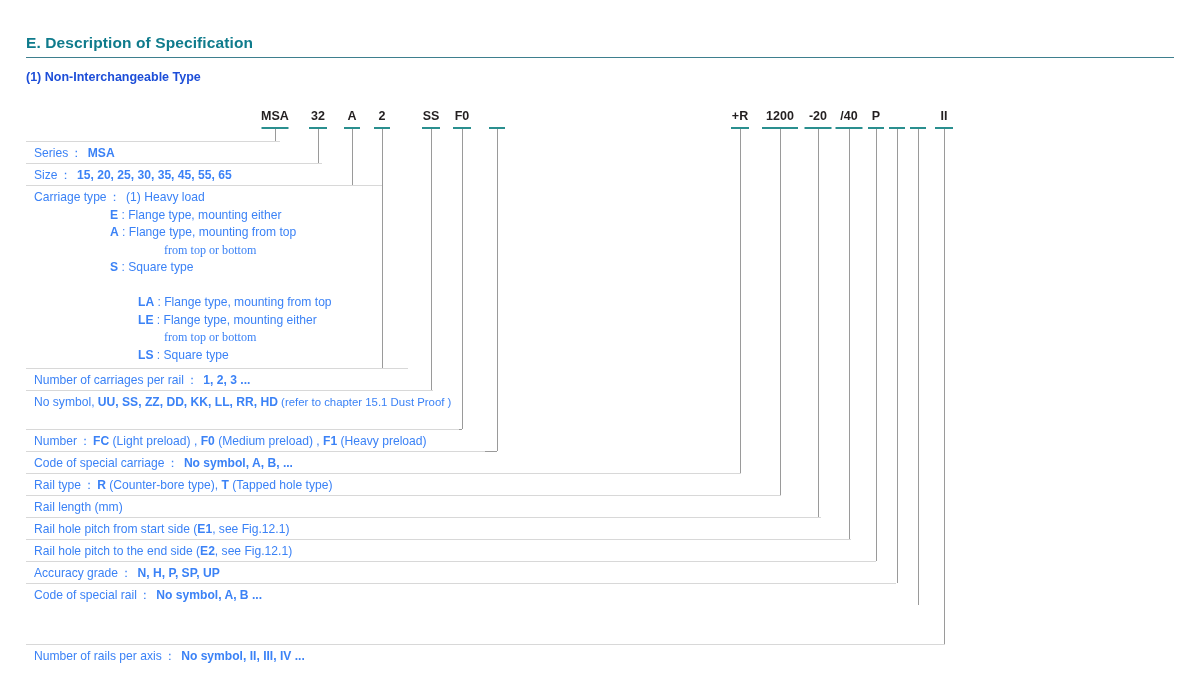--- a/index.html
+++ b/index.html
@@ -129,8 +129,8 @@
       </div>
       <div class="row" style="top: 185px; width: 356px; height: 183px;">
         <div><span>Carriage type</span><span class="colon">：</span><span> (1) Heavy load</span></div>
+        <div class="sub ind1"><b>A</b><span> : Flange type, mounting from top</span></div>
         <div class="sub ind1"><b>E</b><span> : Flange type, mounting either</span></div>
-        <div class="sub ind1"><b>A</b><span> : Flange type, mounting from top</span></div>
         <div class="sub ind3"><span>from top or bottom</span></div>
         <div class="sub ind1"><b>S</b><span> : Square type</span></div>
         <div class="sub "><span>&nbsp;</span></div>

===

What to work on:
Give the records back verbatim, pictures excluded.

Written answer:
--- a/index.html
+++ b/index.html
@@ -129,8 +129,8 @@
       </div>
       <div class="row" style="top: 185px; width: 356px; height: 183px;">
         <div><span>Carriage type</span><span class="colon">：</span><span> (1) Heavy load</span></div>
+        <div class="sub ind1"><b>A</b><span> : Flange type, mounting from top</span></div>
         <div class="sub ind1"><b>E</b><span> : Flange type, mounting either</span></div>
-        <div class="sub ind1"><b>A</b><span> : Flange type, mounting from top</span></div>
         <div class="sub ind3"><span>from top or bottom</span></div>
         <div class="sub ind1"><b>S</b><span> : Square type</span></div>
         <div class="sub "><span>&nbsp;</span></div>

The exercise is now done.